Telefonda bunu yapanlar dikkat: Hayatımızın büyük bir bölümünü etkiliyor!
GİRİŞ 01.08.2024 09:10 GÜNCELLEME 01.08.2024 09:10

Journal of Computers in Human Behavior Reports'da yayımlanan yeni çalışmada bir grup araştırmacı, ABD ve İran'dan 800'den fazla üniversite öğrencisiyle yaptıkları anketler sonucunda, "felaket kaydırması"yla varoluşsal kaygı, umutsuzluk, güvensizlik ve başkalarından şüphe duyma duyguları arasında bağlantı olduğunu tespit etti.

Çalışmanın başyazarı, Flinders Üniversitesi araştırmacısı Reza Shabahang'a göre, olumsuz haberlere sürekli maruz kalmak "dolaylı travma kaynağına" dönüşerek izleyicilerin ve okuyucuların ikinci elden travma yaşıyormuş gibi hissetmesine yol açabilir.

Shabahang, The Guardian'a yaptığı açıklamada, "İnternette sürekli olumsuz haber ve bilgilere maruz kaldığımızda, bu durum kendi ölümlülüğümüz ve kendi hayatlarımız üzerindeki kontrolümüz söz konusu olduğunda inançlarımızı tehdit edebilir" dedi.

İNSANLARA YALNIZ OLDUKLARINI HİSSETTİRİYOR

Araştırma ekibine göre bu maruz kalış, "hayatın kırılgan ve sınırlı olduğu, insanların temelde yalnız olduğu ve bireylerin hayatları üzerinde tam kontrole sahip olmadığı" hislerine yol açabilir.

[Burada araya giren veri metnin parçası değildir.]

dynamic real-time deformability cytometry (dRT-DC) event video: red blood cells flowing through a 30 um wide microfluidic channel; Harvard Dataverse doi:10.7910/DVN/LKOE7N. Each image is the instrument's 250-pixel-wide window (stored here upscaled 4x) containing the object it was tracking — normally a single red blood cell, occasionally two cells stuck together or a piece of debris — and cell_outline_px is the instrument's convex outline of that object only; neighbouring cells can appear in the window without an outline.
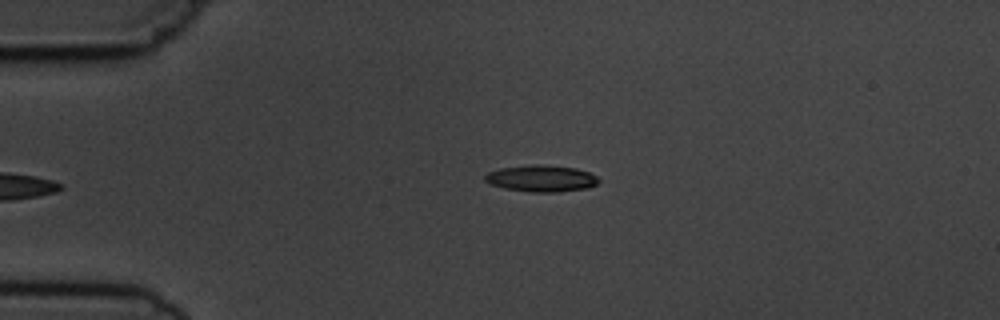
{"species": "common noctule bat (a hibernating species)", "species_latin": "Nyctalus noctula", "temperature_condition": "cold", "stored_images_in_passage": 3, "camera_frame_rate_fps": 3000, "um_per_image_px": 0.085, "animal": {"sex": "male", "body_mass_g": 19.5, "forearm_length_mm": 54.6}, "frame": {"image": 1, "passage_image": 3, "time_ms": 2.333, "image_size_px": [1000, 320], "cell_outline_px": [[600, 180], [596, 184], [588, 188], [556, 192], [528, 192], [504, 188], [488, 184], [484, 180], [484, 176], [488, 172], [500, 168], [532, 164], [536, 164], [576, 168], [588, 172], [596, 176]], "centroid_in_image_um": [45.98, 15.17], "position_along_channel_um": 39.0, "area_um2": 17.69}}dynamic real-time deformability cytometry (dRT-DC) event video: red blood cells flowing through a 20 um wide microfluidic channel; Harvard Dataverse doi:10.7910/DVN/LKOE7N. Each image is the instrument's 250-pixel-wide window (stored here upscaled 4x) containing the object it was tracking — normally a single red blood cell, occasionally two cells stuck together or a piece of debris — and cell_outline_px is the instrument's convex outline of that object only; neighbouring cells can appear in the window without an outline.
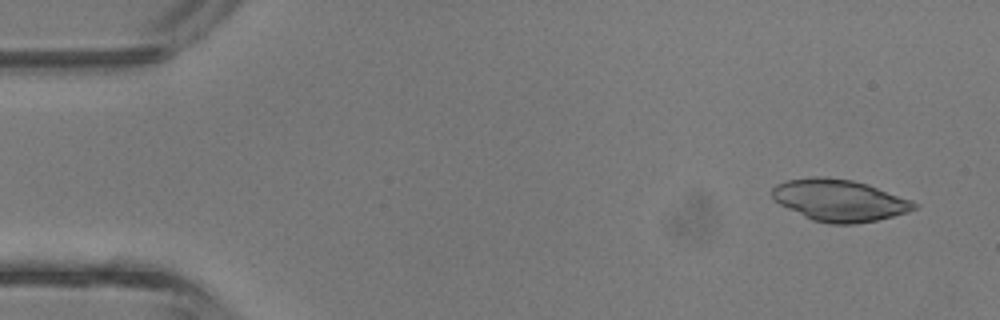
{"species": "common noctule bat (a hibernating species)", "species_latin": "Nyctalus noctula", "temperature_condition": "room temperature", "stored_images_in_passage": 9, "camera_frame_rate_fps": 3000, "um_per_image_px": 0.085, "animal": {"sex": "male", "body_mass_g": 13.3}, "frame": {"image": 1, "passage_image": 1, "time_ms": 0.0, "image_size_px": [1000, 320], "cell_outline_px": [[920, 204], [916, 208], [908, 212], [876, 220], [856, 224], [832, 224], [812, 220], [780, 204], [772, 196], [772, 188], [776, 184], [788, 180], [816, 176], [824, 176], [852, 180], [868, 184], [912, 200]], "centroid_in_image_um": [71.38, 17.02], "position_along_channel_um": 13.6, "area_um2": 34.51}}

Araştırmaları sonucunda ekip, olumsuz haberlere sürekli maruz kalmanın nihayetinde "dünyanın adaleti ve iyiliğine ilişkin temel varsayımlara" meydan okuduğunu tespit etti. Bununla birlikte çalışma örneklemi araştırmacılara erişilebilirlik ve uygunluklarına göre seçildiğinden ekip, örneklem büyüklüğünün felaket kaydırmasının etkileri hakkında sonuca varmak için yeterince "uygun" olmadığı uyarısında bulunuyor.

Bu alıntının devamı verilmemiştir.